По этой же причине я боялась ложиться спать, и меня просто перестало клонить в сон. Я могла бодрствовать всю ночь, а утром, шатаясь от головной боли и слабости в ногах, собиралась в школу. Но, правда, недолго это длилось, так как в школу я ходить, в конце концов, прекратила. После двух глубоких обмороков на первых уроках, меня, наконец, показали врачу. Именно показали, как вещь, и всё за меня сказали, потому что я сама не произнесла на том приёме ни слова. Я вообще стала редко и мало говорить, только по очень большой необходимости и когда ко мне родители лезли с вопросами.
— Ты не устала?
— Нет.
— Хочешь есть?
— Нет.
— Может, почитаешь что-нибудь или телевизор посмотришь?
— Почитаю.
— Вот, возьми, это отличная книга, фантастика, тебя увлечёт…
— Спасибо, — послушно брала книгу в руки, открывала и начинала читать. И честно читала! Иногда даже чувствовала, что понимаю, о чём читаю, и меня вроде начинает увлекать сюжет. Но стоило закрыть книгу, как я забывала начисто о прочитанном и шла в свою комнату, чтобы проверить тайник и на всякий случай перепрятать записку.
Тогда меня стали таскать по врачам. А ведь раньше я была очень здоровой и редко болеющей девочкой. Здоровьем пошла в родителей, да… И вдруг появились стада невропатологов, легионы психологов и психиатров. Все они с умным видом говорили какие-то слова, которые я не понимала, и прописывали мешки лекарств. Каждый доктор — свой мешок. Ничего не помогало, я по-прежнему не могла спать, хоть и находилась в тупом ступоре. Но бодрствовала, несмотря на прописанные снотворные. Иногда плакала, и это было что-то новое, можно сказать — прорыв. Часто металась по своей комнате и не могла найти себе места. Как раз именно тогда впервые я узнала выкручивающую и изматывающую боль в солнечном сплетении. Отсталая советская психиатрия явно не справлялась с моим, как я теперь понимаю, далеко не самым тяжёлым и непонятным случаем.

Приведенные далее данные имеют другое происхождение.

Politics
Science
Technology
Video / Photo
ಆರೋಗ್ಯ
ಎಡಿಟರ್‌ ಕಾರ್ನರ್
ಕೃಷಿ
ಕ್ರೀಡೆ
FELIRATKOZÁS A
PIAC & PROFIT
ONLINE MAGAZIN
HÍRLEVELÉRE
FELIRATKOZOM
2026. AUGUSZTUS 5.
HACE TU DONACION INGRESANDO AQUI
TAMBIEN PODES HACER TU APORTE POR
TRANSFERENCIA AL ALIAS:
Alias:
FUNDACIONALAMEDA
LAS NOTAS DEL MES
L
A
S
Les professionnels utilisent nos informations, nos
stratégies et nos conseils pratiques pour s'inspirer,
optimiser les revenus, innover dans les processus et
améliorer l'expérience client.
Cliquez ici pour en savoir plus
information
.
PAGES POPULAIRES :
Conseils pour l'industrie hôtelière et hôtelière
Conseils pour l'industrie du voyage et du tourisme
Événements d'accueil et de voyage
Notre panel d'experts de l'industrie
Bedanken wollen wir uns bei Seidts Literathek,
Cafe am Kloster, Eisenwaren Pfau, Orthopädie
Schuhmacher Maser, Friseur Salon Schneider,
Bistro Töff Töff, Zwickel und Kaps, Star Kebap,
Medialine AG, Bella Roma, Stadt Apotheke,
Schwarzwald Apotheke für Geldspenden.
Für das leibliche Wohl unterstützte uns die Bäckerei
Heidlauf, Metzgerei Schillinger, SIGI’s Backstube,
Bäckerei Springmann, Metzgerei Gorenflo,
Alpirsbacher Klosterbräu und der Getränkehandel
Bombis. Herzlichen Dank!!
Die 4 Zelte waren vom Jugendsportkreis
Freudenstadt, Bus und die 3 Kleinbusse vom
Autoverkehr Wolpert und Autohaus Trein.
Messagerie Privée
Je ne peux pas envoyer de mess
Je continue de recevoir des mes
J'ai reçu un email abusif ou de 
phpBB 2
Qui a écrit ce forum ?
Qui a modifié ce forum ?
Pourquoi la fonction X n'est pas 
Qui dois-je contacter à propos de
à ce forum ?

Но однажды кто-то из орды докторов, тщетно искавших уже не волшебную кнопку на поломавшейся кукле для уставших родителей, а чудодейственную таблетку, кажется, просто угадал, случайно попал в точку со своей схемой лекарств. Сработало! По ночам я стала спать и даже не замечала, как засыпала. Днём всё чаще выходила из ступора и способна была думать о чём-то ещё, кроме самого страшного.
К примеру, я, как-то по-новому теперь глядя на родителей, вдруг поняла, что не люблю их ни капли. И что они мне даже противны. То было спокойное понимание, даже, скорее, констатация факта. Простая, ничем, кроме равнодушия, не окрашенная констатация.